The NRA and its supporters prefer a 19th century world in which we all walk around with guns on our hips, ready to blow each other away at the nearest sign of trouble. In their minds, America is Dodge City, and we are all Wyatt Earp protecting house and hearth. This is a regressive form of thought, because it is grounded in hatred of the central government, a constant suspicion of one’s neighbor, and a recidivist fear that open rebellion against the state may be necessary. In a progressive and caring society, tools of death should be impossible to acquire. The ideology of the NRA must thus be challenged at every turn, called out for the kind of militant extremism it clearly is.

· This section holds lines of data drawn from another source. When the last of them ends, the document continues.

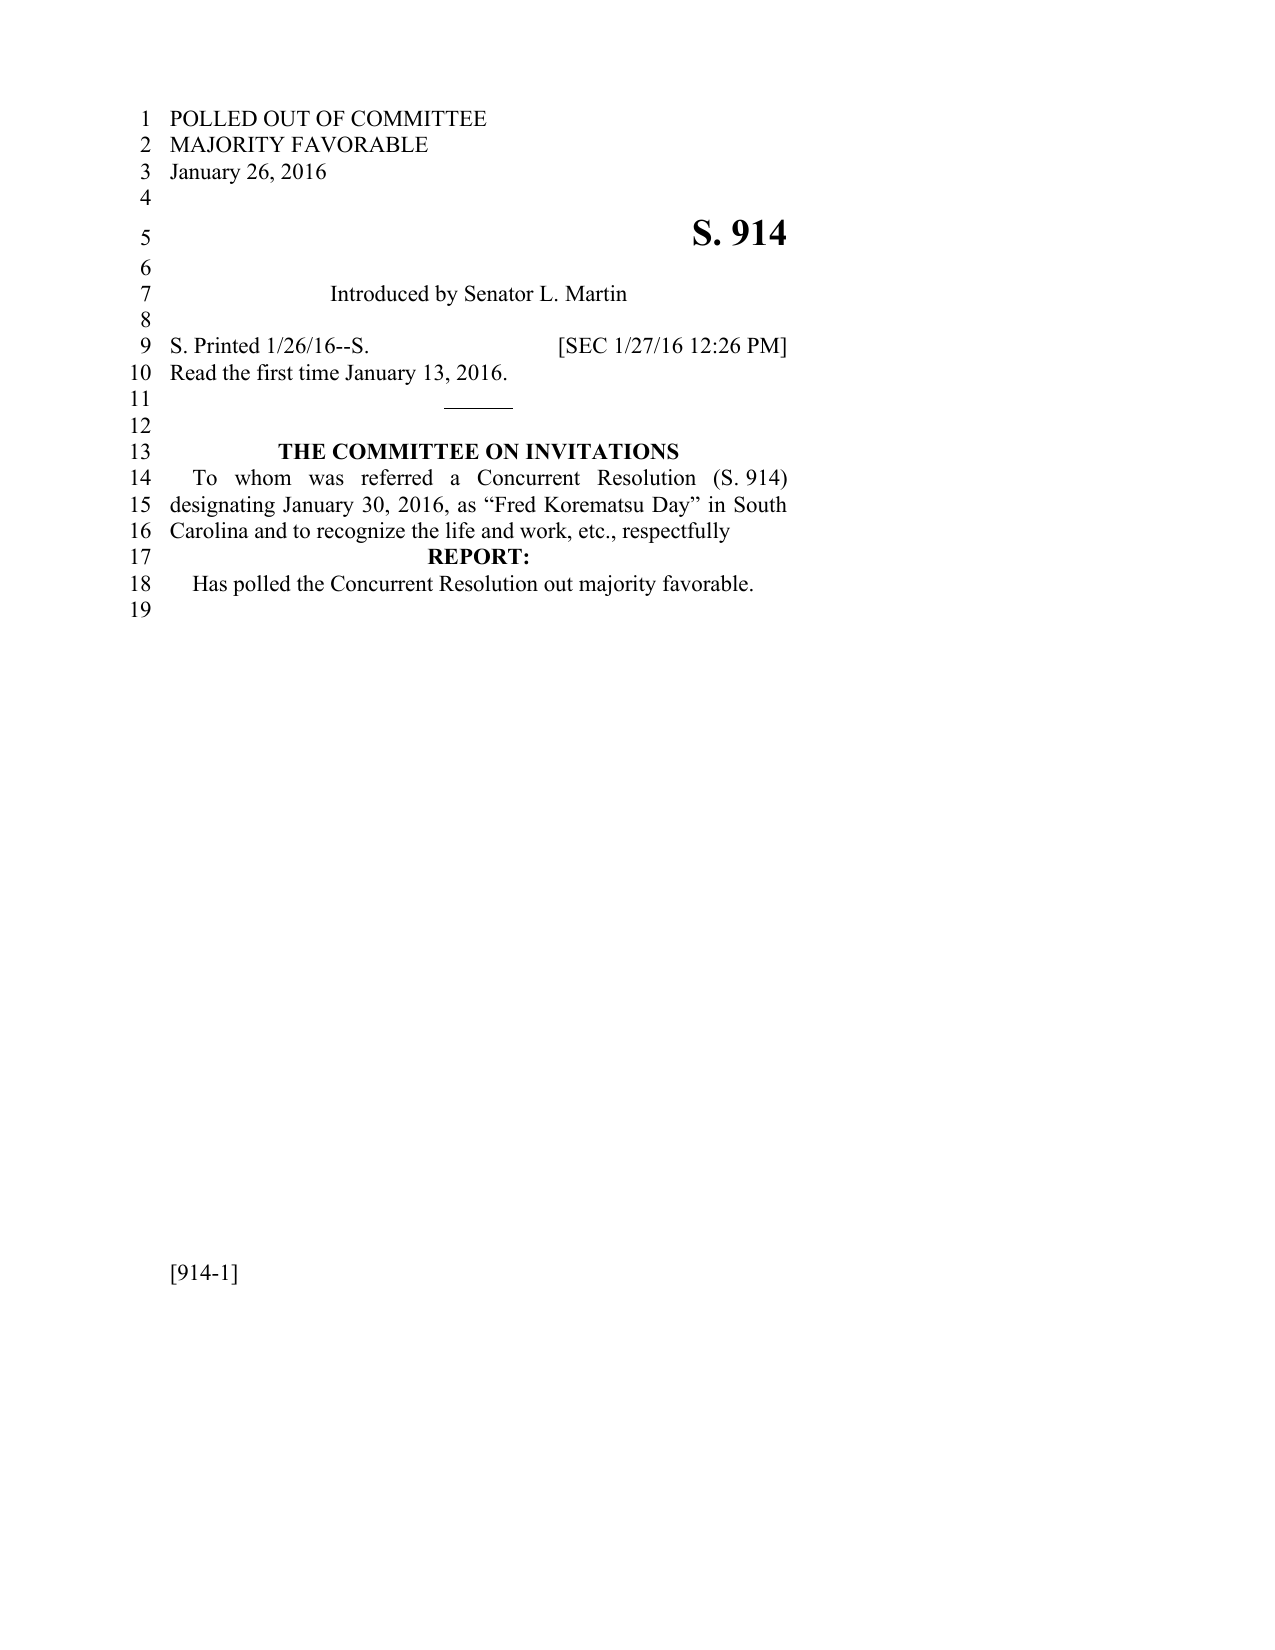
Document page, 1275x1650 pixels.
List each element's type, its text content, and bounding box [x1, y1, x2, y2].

text REPORT: [169, 543, 787, 570]
text S. 914 [169, 210, 787, 253]
text To whom was referred a Concurrent Resolution (S. 914) designating January 30, 2016, as “Fred Korematsu Day” in South Carolina and to recognize the life and work, etc., respectfully [169, 464, 787, 543]
text Has polled the Concurrent Resolution out majority favorable. [169, 570, 787, 596]
text Read the first time January 13, 2016. [169, 359, 787, 385]
text S. Printed 1/26/16--S. [SEC 1/27/16 12:26 PM] [169, 333, 787, 359]
text Introduced by Senator L. Martin [169, 280, 787, 306]
text POLLED OUT OF COMMITTEE [169, 105, 787, 131]
text MAJORITY FAVORABLE [169, 131, 787, 158]
text THE COMMITTEE ON INVITATIONS [169, 438, 787, 464]
text January 26, 2016 [169, 158, 787, 184]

After the calamity of the Second World War, it was the United States who took control of the global economic and political system. As the major architect of international law and governance (the UN and the Hague), with military bases around the world designed to “check” communist influence, and with financial tentacles extending through “development” programs across multiple continents (the World Bank and the IMF), America became the literal and figurative center of everything. The incredible cultural prowess America possessed- not just Hollywood and Network Television, Coca Cola and McDonalds, but New York City, High Fashion, High Art, Warhol, Pollock, Davis, Coltrane, the 1960s, Free Love, Steinham, Freidan, and all the rest- only further secured American hegemony in the realm of ideas and imagination.

Yet now America no longer seems capable of providing even the illusion of global leadership. With anemic GDP growth, a white middle-class left behind by globalization, a black middle class still fighting for equal representation under the law, major cities economically bankrupt and wracked by unending gang violence, growing racial re-segregation, political gridlock at the highest organs of power, and a major political party putting forth a neo-fascist as a presidential candidate, America is at a tipping point. Its domestic economic systems can no longer provide a dignified life to a middle class losing out in the race of globalization, while its foreign policy has created the very terrorist forces it seeks to eradicate. American interventionism has not only destabilized an entire region of the world, but it has alienated vast swaths of the global community, from the Islamic Middle East to the Chinese Middle Kingdom.

Now, America seems destined to be wracked by continued “lone-wolf attacks,” inspired or directly organized by a terrorist group that its very own foreign policy created. America has been reduced to chasing its own tail around the world, not realizing that further intervention only spawns further hatred, the whole globe becoming a potential quagmire for American forces to slowly sink into. At home, easy access to guns, few efforts at social integration, economic marginalization throughout the heartland, and the Reaganist hollowing out of government services all combine to ensure that more lone wolf attacks will continue by the socially marginalized and the ideologically extreme.

This is a time in which newscasters, politicians, and pundits grope around for answers, coming up with nothing but tired platitudes and calls for further foreign intervention. Their inability to recognize America for what it is- a dying Empire- ensures that they cannot ever get to the root of the problem. Attacks rip across network headlines, fear bubbles up, the votive candles are burned, calls for reform emerge and are then quickly forgotten, the “War Against Terror” rages onward…and nothing but unending violence results. The most powerful nation in the world is at a loss to explain the world system it itself created.

In this American nightmare, in which an embittered West gropes for retaliatory measures against a deeply divided and still de-colonizing Islamic world, it is only the innocent that suffer. From an Orlando nightclub to the streets of Falluja, men, women, and children are shot, bombed, maimed, lied to, enslaved, and disgraced.

We have not the tools, nor the intellect, to even grope for peace.

Mark McConaghy is a doctoral candidate in the East Asian Studies Department at The University of Toronto. He studies aesthetics, political economy, and the dynamics of historical change in the 20th century.